▶ [RECORDS FOR THIS EXERCISE]:
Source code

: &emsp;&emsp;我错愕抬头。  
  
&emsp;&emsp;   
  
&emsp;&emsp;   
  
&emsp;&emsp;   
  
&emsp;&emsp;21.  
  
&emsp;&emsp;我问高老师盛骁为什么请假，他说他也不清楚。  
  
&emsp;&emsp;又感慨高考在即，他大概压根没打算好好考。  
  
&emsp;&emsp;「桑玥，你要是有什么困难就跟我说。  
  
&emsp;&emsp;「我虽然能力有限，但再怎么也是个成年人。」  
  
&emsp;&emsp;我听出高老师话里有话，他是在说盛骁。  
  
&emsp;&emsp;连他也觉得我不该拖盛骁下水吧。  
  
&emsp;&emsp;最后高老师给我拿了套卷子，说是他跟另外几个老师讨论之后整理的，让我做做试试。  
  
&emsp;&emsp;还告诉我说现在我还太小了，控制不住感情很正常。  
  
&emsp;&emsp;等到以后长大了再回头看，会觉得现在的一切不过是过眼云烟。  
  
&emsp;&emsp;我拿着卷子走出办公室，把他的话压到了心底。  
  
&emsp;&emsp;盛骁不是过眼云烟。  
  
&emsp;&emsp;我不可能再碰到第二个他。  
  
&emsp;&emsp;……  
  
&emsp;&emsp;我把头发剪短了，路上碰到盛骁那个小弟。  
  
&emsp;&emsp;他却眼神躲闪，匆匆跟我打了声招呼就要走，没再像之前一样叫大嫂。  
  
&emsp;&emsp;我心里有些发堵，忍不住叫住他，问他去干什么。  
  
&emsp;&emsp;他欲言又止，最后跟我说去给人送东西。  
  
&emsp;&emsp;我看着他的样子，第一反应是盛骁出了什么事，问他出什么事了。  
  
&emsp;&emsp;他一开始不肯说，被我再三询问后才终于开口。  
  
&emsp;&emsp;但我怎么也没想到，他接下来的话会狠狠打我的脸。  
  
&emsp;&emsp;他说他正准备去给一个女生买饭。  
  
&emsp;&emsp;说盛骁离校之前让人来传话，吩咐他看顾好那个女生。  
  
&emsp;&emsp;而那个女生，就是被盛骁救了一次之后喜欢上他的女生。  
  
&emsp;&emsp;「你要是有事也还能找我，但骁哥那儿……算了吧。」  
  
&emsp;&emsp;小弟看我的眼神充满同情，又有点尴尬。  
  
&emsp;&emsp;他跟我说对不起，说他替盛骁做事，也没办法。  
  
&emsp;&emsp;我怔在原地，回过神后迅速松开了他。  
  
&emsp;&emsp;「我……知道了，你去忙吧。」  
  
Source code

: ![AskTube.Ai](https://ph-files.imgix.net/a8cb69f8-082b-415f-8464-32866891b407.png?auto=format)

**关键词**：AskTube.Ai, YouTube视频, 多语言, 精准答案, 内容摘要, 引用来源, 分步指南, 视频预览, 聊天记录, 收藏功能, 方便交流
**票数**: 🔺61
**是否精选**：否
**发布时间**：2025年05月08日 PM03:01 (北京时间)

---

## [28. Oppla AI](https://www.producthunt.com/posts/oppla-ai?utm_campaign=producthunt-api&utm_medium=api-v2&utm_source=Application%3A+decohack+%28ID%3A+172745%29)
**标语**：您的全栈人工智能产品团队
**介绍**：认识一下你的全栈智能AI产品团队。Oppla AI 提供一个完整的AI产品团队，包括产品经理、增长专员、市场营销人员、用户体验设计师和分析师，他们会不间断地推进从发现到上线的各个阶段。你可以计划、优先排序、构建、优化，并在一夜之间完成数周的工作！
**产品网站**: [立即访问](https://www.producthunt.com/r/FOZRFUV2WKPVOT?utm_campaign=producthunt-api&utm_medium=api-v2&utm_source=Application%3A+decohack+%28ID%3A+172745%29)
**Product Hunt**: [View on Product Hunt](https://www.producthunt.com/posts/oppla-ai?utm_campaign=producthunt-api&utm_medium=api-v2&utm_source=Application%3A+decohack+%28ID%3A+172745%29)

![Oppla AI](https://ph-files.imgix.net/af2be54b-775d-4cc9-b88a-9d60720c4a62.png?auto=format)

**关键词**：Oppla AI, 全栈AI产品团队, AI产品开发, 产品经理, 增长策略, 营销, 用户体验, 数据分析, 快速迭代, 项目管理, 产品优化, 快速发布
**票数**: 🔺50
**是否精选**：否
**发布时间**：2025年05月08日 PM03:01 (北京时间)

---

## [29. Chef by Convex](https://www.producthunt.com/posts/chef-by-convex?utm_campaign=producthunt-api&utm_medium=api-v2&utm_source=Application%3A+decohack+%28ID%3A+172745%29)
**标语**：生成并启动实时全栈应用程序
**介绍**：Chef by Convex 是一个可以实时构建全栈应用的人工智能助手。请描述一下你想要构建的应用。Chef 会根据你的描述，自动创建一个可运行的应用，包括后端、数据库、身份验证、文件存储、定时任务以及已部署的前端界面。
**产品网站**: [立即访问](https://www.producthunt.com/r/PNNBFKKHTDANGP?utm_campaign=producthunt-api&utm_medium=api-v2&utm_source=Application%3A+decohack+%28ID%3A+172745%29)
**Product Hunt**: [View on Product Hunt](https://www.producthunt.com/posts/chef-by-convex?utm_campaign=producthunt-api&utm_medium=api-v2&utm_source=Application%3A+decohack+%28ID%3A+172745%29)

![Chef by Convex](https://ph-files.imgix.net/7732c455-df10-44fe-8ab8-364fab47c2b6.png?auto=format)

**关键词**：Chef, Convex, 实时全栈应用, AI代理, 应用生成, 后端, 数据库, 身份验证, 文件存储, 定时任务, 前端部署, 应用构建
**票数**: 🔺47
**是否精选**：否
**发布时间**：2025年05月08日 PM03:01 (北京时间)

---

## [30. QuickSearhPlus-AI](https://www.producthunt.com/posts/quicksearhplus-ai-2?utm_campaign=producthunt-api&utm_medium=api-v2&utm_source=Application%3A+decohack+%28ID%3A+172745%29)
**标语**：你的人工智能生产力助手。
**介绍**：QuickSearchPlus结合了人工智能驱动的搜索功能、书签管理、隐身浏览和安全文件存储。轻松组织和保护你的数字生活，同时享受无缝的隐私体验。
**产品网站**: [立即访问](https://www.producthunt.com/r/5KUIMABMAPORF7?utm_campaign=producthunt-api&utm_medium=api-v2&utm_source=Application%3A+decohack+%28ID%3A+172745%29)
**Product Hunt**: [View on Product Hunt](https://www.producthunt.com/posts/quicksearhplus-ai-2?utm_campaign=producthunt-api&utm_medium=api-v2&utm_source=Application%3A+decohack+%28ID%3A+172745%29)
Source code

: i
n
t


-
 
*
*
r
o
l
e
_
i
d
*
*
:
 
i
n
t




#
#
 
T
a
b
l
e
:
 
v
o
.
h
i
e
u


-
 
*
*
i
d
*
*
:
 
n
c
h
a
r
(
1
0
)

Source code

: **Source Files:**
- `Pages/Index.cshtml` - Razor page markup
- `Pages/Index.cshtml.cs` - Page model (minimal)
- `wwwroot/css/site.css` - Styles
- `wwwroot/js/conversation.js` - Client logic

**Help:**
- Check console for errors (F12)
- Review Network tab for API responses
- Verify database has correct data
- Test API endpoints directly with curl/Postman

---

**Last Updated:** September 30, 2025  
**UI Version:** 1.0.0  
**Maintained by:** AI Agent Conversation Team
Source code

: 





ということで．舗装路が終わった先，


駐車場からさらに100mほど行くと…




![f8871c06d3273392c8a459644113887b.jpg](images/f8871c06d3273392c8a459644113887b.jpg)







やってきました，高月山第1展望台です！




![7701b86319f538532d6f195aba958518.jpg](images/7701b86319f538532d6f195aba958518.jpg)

▶ [WHAT YOU ARE ASKED TO DO]:
Write the material out once more, exactly as it reads.

▶ [ANSWER TO THE PROBLEM]:
Source code

: &emsp;&emsp;我错愕抬头。  
  
&emsp;&emsp;   
  
&emsp;&emsp;   
  
&emsp;&emsp;   
  
&emsp;&emsp;21.  
  
&emsp;&emsp;我问高老师盛骁为什么请假，他说他也不清楚。  
  
&emsp;&emsp;又感慨高考在即，他大概压根没打算好好考。  
  
&emsp;&emsp;「桑玥，你要是有什么困难就跟我说。  
  
&emsp;&emsp;「我虽然能力有限，但再怎么也是个成年人。」  
  
&emsp;&emsp;我听出高老师话里有话，他是在说盛骁。  
  
&emsp;&emsp;连他也觉得我不该拖盛骁下水吧。  
  
&emsp;&emsp;最后高老师给我拿了套卷子，说是他跟另外几个老师讨论之后整理的，让我做做试试。  
  
&emsp;&emsp;还告诉我说现在我还太小了，控制不住感情很正常。  
  
&emsp;&emsp;等到以后长大了再回头看，会觉得现在的一切不过是过眼云烟。  
  
&emsp;&emsp;我拿着卷子走出办公室，把他的话压到了心底。  
  
&emsp;&emsp;盛骁不是过眼云烟。  
  
&emsp;&emsp;我不可能再碰到第二个他。  
  
&emsp;&emsp;……  
  
&emsp;&emsp;我把头发剪短了，路上碰到盛骁那个小弟。  
  
&emsp;&emsp;他却眼神躲闪，匆匆跟我打了声招呼就要走，没再像之前一样叫大嫂。  
  
&emsp;&emsp;我心里有些发堵，忍不住叫住他，问他去干什么。  
  
&emsp;&emsp;他欲言又止，最后跟我说去给人送东西。  
  
&emsp;&emsp;我看着他的样子，第一反应是盛骁出了什么事，问他出什么事了。  
  
&emsp;&emsp;他一开始不肯说，被我再三询问后才终于开口。  
  
&emsp;&emsp;但我怎么也没想到，他接下来的话会狠狠打我的脸。  
  
&emsp;&emsp;他说他正准备去给一个女生买饭。  
  
&emsp;&emsp;说盛骁离校之前让人来传话，吩咐他看顾好那个女生。  
  
&emsp;&emsp;而那个女生，就是被盛骁救了一次之后喜欢上他的女生。  
  
&emsp;&emsp;「你要是有事也还能找我，但骁哥那儿……算了吧。」  
  
&emsp;&emsp;小弟看我的眼神充满同情，又有点尴尬。  
  
&emsp;&emsp;他跟我说对不起，说他替盛骁做事，也没办法。  
  
&emsp;&emsp;我怔在原地，回过神后迅速松开了他。  
  
&emsp;&emsp;「我……知道了，你去忙吧。」  
  
Source code

: ![AskTube.Ai](https://ph-files.imgix.net/a8cb69f8-082b-415f-8464-32866891b407.png?auto=format)

**关键词**：AskTube.Ai, YouTube视频, 多语言, 精准答案, 内容摘要, 引用来源, 分步指南, 视频预览, 聊天记录, 收藏功能, 方便交流
**票数**: 🔺61
**是否精选**：否
**发布时间**：2025年05月08日 PM03:01 (北京时间)

---

## [28. Oppla AI](https://www.producthunt.com/posts/oppla-ai?utm_campaign=producthunt-api&utm_medium=api-v2&utm_source=Application%3A+decohack+%28ID%3A+172745%29)
**标语**：您的全栈人工智能产品团队
**介绍**：认识一下你的全栈智能AI产品团队。Oppla AI 提供一个完整的AI产品团队，包括产品经理、增长专员、市场营销人员、用户体验设计师和分析师，他们会不间断地推进从发现到上线的各个阶段。你可以计划、优先排序、构建、优化，并在一夜之间完成数周的工作！
**产品网站**: [立即访问](https://www.producthunt.com/r/FOZRFUV2WKPVOT?utm_campaign=producthunt-api&utm_medium=api-v2&utm_source=Application%3A+decohack+%28ID%3A+172745%29)
**Product Hunt**: [View on Product Hunt](https://www.producthunt.com/posts/oppla-ai?utm_campaign=producthunt-api&utm_medium=api-v2&utm_source=Application%3A+decohack+%28ID%3A+172745%29)

![Oppla AI](https://ph-files.imgix.net/af2be54b-775d-4cc9-b88a-9d60720c4a62.png?auto=format)

**关键词**：Oppla AI, 全栈AI产品团队, AI产品开发, 产品经理, 增长策略, 营销, 用户体验, 数据分析, 快速迭代, 项目管理, 产品优化, 快速发布
**票数**: 🔺50
**是否精选**：否
**发布时间**：2025年05月08日 PM03:01 (北京时间)

---

## [29. Chef by Convex](https://www.producthunt.com/posts/chef-by-convex?utm_campaign=producthunt-api&utm_medium=api-v2&utm_source=Application%3A+decohack+%28ID%3A+172745%29)
**标语**：生成并启动实时全栈应用程序
**介绍**：Chef by Convex 是一个可以实时构建全栈应用的人工智能助手。请描述一下你想要构建的应用。Chef 会根据你的描述，自动创建一个可运行的应用，包括后端、数据库、身份验证、文件存储、定时任务以及已部署的前端界面。
**产品网站**: [立即访问](https://www.producthunt.com/r/PNNBFKKHTDANGP?utm_campaign=producthunt-api&utm_medium=api-v2&utm_source=Application%3A+decohack+%28ID%3A+172745%29)
**Product Hunt**: [View on Product Hunt](https://www.producthunt.com/posts/chef-by-convex?utm_campaign=producthunt-api&utm_medium=api-v2&utm_source=Application%3A+decohack+%28ID%3A+172745%29)

![Chef by Convex](https://ph-files.imgix.net/7732c455-df10-44fe-8ab8-364fab47c2b6.png?auto=format)

**关键词**：Chef, Convex, 实时全栈应用, AI代理, 应用生成, 后端, 数据库, 身份验证, 文件存储, 定时任务, 前端部署, 应用构建
**票数**: 🔺47
**是否精选**：否
**发布时间**：2025年05月08日 PM03:01 (北京时间)

---

## [30. QuickSearhPlus-AI](https://www.producthunt.com/posts/quicksearhplus-ai-2?utm_campaign=producthunt-api&utm_medium=api-v2&utm_source=Application%3A+decohack+%28ID%3A+172745%29)
**标语**：你的人工智能生产力助手。
**介绍**：QuickSearchPlus结合了人工智能驱动的搜索功能、书签管理、隐身浏览和安全文件存储。轻松组织和保护你的数字生活，同时享受无缝的隐私体验。
**产品网站**: [立即访问](https://www.producthunt.com/r/5KUIMABMAPORF7?utm_campaign=producthunt-api&utm_medium=api-v2&utm_source=Application%3A+decohack+%28ID%3A+172745%29)
**Product Hunt**: [View on Product Hunt](https://www.producthunt.com/posts/quicksearhplus-ai-2?utm_campaign=producthunt-api&utm_medium=api-v2&utm_source=Application%3A+decohack+%28ID%3A+172745%29)
Source code

: i
n
t


-
 
*
*
r
o
l
e
_
i
d
*
*
:
 
i
n
t




#
#
 
T
a
b
l
e
:
 
v
o
.
h
i
e
u


-
 
*
*
i
d
*
*
:
 
n
c
h
a
r
(
1
0
)

Source code

: **Source Files:**
- `Pages/Index.cshtml` - Razor page markup
- `Pages/Index.cshtml.cs` - Page model (minimal)
- `wwwroot/css/site.css` - Styles
- `wwwroot/js/conversation.js` - Client logic

**Help:**
- Check console for errors (F12)
- Review Network tab for API responses
- Verify database has correct data
- Test API endpoints directly with curl/Postman

---

**Last Updated:** September 30, 2025  
**UI Version:** 1.0.0  
**Maintained by:** AI Agent Conversation Team
Source code

: 





ということで．舗装路が終わった先，


駐車場からさらに100mほど行くと…




![f8871c06d3273392c8a459644113887b.jpg](images/f8871c06d3273392c8a459644113887b.jpg)







やってきました，高月山第1展望台です！




![7701b86319f538532d6f195aba958518.jpg](images/7701b86319f538532d6f195aba958518.jpg)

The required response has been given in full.